The dynamics of the spray gun follow the principle of conservation of mass or the continuity equation from fluid dynamics. This principle states that the mass flow rate of a fluid entering a system must equal the mass flow rate leaving a system. For incompressible fluids like liquids, or compressed air where changes in density are negligible, this is often simplified to the rate of volume flow or the continuity equation:

$$ A_1v_1 = A_2v_2 $$

where

$$A_1$$ is the cross-sectional area of the piston,

$$v_1$$ is the speed of the piston,

$$A_2$$ is the cross-sectional area of the nozzle, and

$$v_2$$ is the velocity of the fluid (air) leaving the nozzle.
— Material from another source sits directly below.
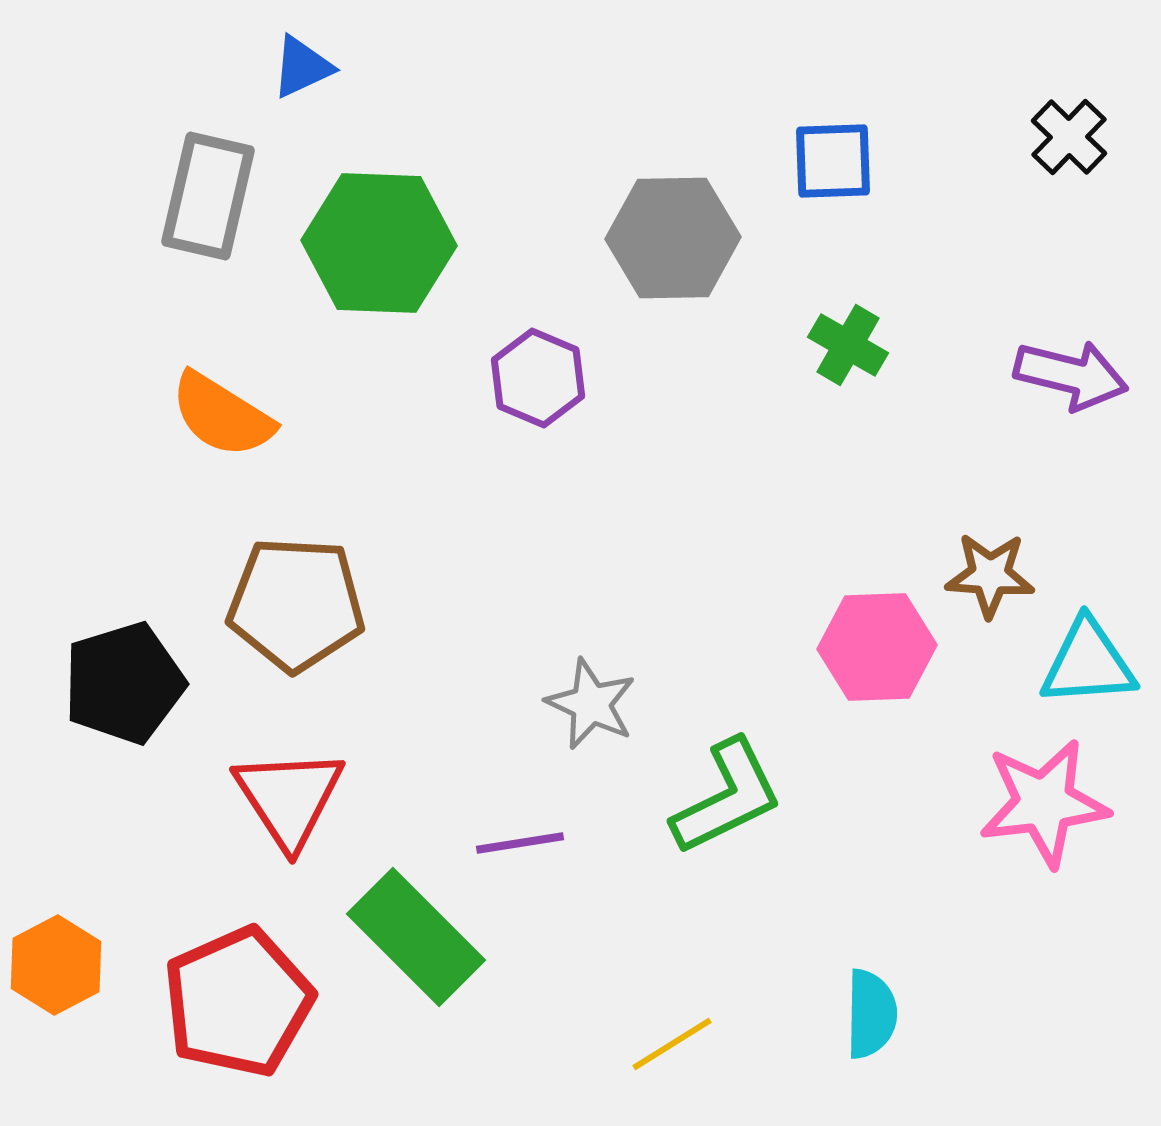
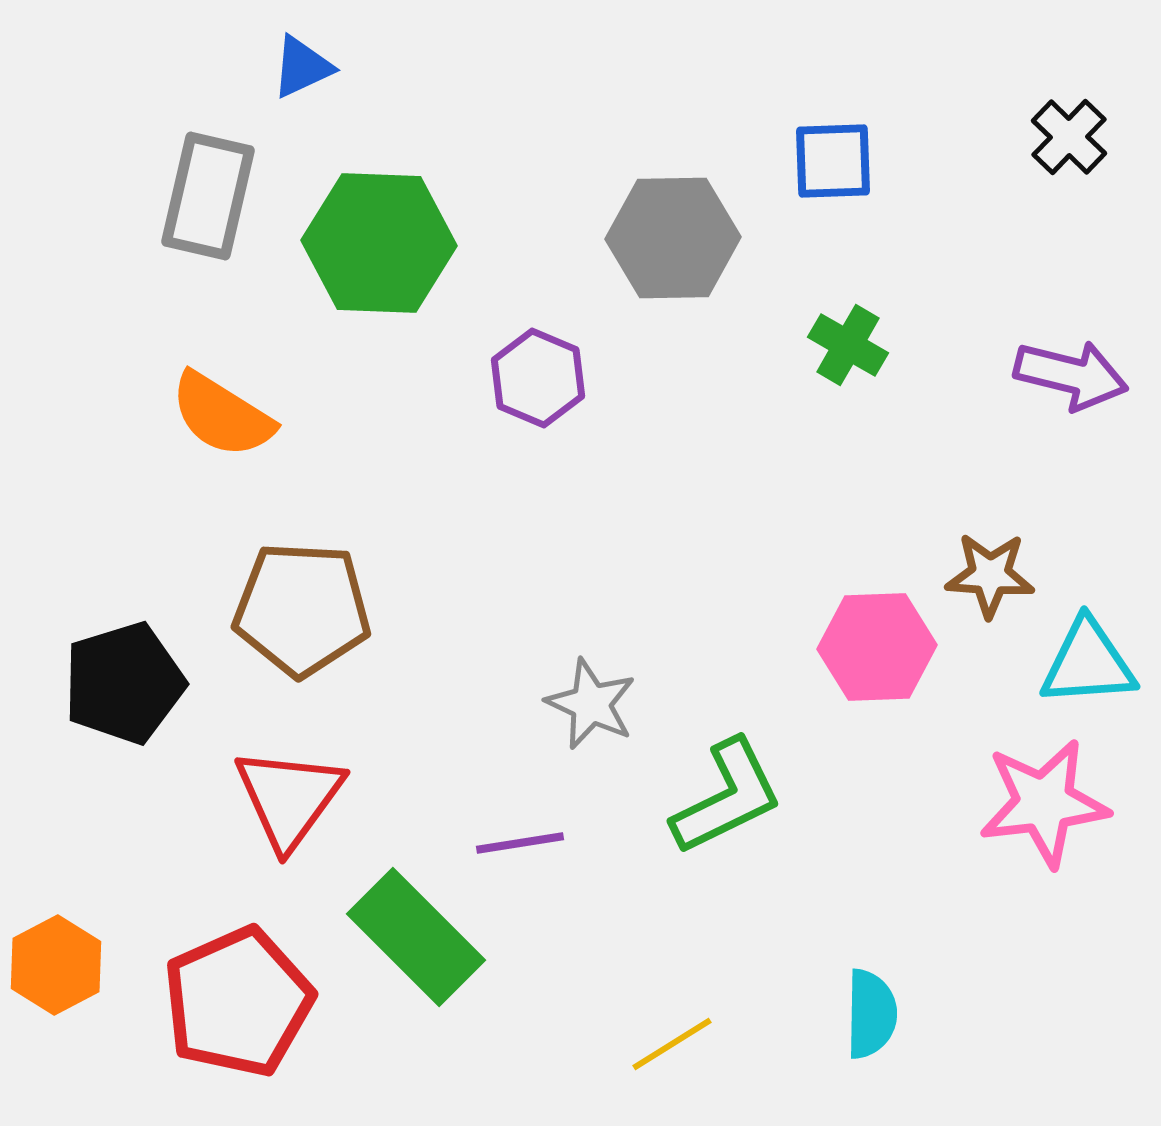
brown pentagon: moved 6 px right, 5 px down
red triangle: rotated 9 degrees clockwise
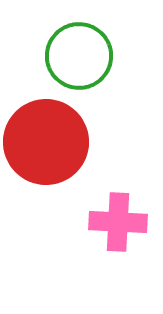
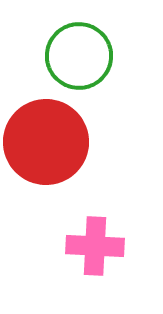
pink cross: moved 23 px left, 24 px down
We can use this equation to find the speed of air leaving the nozzle. Given that the piston's speed is 5 mm/s and its radius is 20 mm, we have

$$ A_1 = \pi (20\, \text{mm})^2 = 400\pi\, \text{mm}^2 $$

and

$$ v_1 = 5\, \text{mm/s} $$

The nozzle's radius is 1 mm, thus

$$ A_2 = \pi (1\, \text{mm})^2 = \pi\, \text{mm}^2 $$

Substituting the values into the continuity equation, we can solve for $$v_2$$:

$$ A_1v_1 = A_2v_2 \rightarrow 400\pi\, \text{mm}^2 \times 5\, \text{mm/s} = \pi\, \text{mm}^2 \times v_2 \rightarrow v_2 = \frac{400\pi\, \text{mm}^2 \times 5\, \text{mm/s}}{\pi\, \text{mm}^2} = 2000\, \text{mm/s} $$

Converting this to meters per second, we get

$$ v_2 = 2000\, \text{mm/s} \times \frac{1\, \text{m}}{1000\, \text{mm}} = 2\, \text{m/s} $$

Therefore, the air comes out of the nozzle with a speed of 2 m/s, which corresponds to Option C.